- **Exercise**
In the data below, the answer is the run of lines from the line containing "Badania i raporty" through the line containing "Wydawnictwo NIST", both included; print it exactly and nothing else.

Top of Records for the task

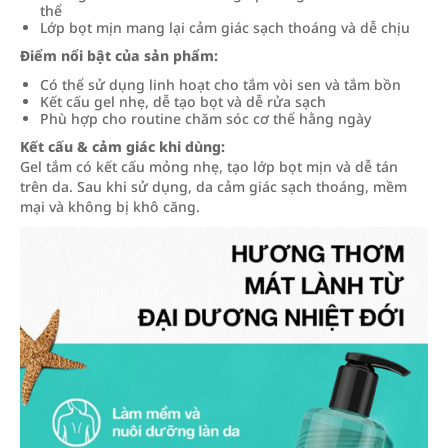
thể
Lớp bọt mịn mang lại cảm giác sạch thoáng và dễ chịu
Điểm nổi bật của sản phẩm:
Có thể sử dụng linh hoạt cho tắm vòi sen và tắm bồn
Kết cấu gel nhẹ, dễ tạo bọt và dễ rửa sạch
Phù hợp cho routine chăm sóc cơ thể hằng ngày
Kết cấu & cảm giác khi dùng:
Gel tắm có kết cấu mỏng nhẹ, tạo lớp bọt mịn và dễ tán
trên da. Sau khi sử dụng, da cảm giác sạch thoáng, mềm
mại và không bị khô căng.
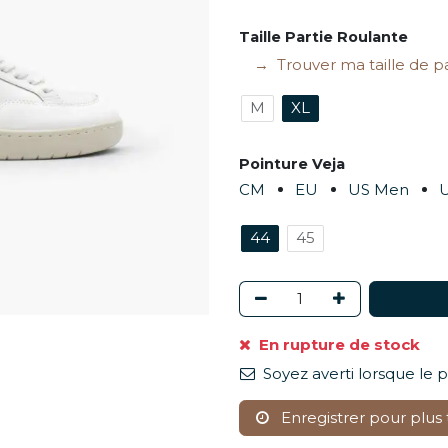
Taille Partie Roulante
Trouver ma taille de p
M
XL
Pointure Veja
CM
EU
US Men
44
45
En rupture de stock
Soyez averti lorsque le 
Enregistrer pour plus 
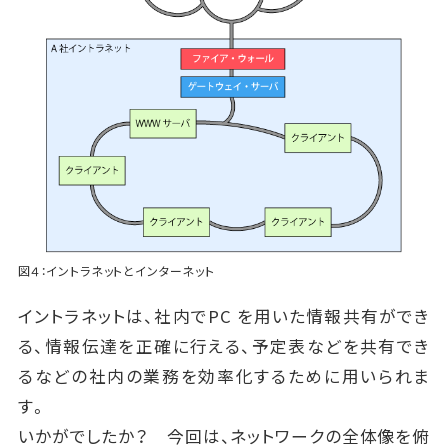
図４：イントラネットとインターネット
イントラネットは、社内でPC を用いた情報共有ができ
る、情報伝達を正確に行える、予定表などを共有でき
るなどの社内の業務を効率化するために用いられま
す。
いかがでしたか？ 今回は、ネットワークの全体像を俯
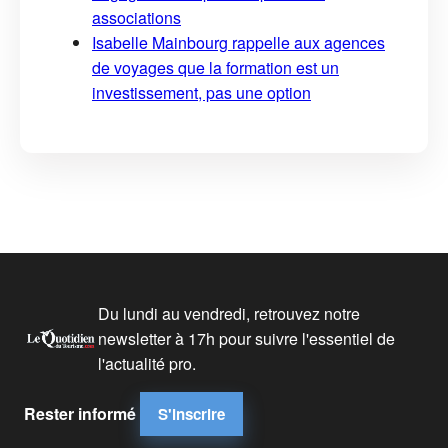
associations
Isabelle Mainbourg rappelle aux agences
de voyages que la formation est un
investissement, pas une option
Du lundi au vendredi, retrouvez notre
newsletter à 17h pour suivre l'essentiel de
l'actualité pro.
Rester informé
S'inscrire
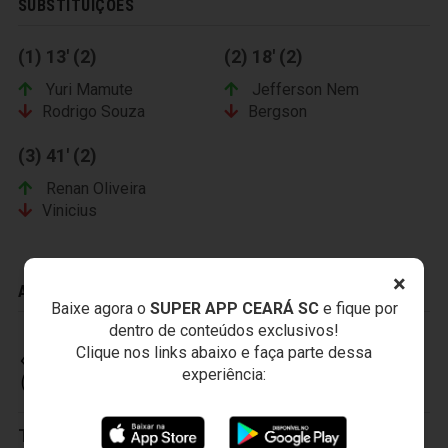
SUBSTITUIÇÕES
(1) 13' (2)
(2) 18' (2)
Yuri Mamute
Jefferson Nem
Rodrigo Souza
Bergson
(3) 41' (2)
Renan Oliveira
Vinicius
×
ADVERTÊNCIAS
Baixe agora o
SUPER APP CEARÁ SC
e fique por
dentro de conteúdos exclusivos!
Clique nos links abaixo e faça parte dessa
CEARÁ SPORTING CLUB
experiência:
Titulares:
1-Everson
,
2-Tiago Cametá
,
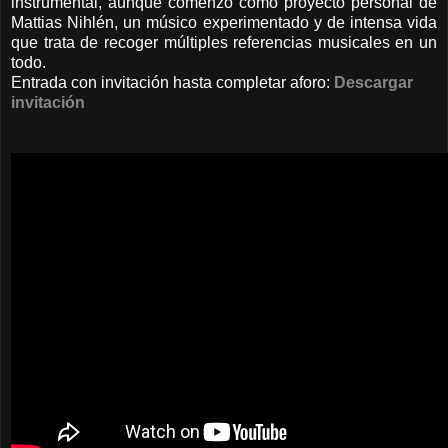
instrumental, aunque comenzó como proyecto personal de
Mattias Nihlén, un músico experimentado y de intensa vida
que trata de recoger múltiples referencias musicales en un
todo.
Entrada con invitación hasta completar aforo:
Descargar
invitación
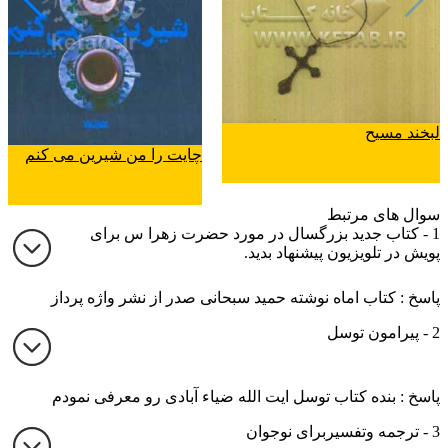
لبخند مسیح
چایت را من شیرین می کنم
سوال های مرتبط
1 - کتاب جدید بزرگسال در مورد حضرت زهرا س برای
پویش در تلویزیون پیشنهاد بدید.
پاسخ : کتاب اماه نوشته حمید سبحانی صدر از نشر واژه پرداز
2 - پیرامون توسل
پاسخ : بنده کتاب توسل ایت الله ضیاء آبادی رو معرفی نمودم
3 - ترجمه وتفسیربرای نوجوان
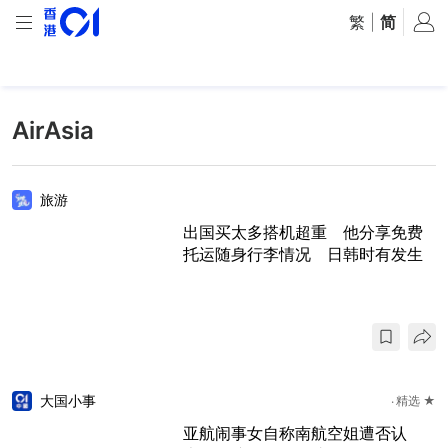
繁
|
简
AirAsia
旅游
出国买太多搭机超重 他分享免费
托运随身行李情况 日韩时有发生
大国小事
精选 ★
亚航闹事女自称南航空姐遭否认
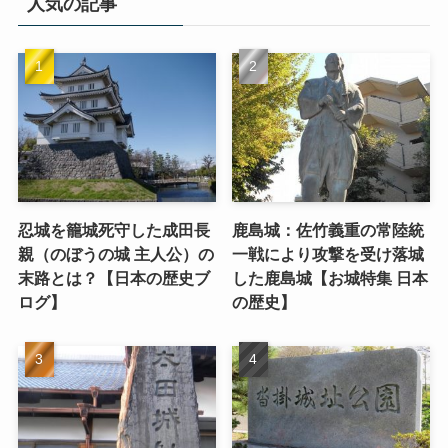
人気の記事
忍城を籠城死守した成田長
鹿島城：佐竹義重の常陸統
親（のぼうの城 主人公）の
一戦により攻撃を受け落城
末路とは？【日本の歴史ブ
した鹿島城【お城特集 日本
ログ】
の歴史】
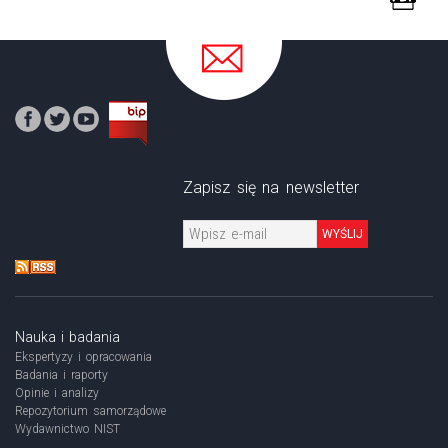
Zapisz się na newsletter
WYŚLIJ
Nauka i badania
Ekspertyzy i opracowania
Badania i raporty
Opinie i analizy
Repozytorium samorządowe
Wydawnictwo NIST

Bottom of Records for the task
Top of Records for the task

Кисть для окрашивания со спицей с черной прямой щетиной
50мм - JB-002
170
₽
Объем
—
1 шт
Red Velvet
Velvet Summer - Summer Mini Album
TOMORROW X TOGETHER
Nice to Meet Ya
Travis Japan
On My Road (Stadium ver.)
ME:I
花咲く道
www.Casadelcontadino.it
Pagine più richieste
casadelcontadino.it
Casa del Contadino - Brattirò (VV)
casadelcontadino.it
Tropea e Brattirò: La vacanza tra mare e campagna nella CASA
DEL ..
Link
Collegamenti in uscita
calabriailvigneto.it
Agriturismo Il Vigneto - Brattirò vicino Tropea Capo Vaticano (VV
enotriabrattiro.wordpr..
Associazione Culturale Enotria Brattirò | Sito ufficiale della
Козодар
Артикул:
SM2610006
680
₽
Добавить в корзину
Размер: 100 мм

Bottom of Records for the task

- **Answer box**
Badania i raporty
Opinie i analizy
Repozytorium samorządowe
Wydawnictwo NIST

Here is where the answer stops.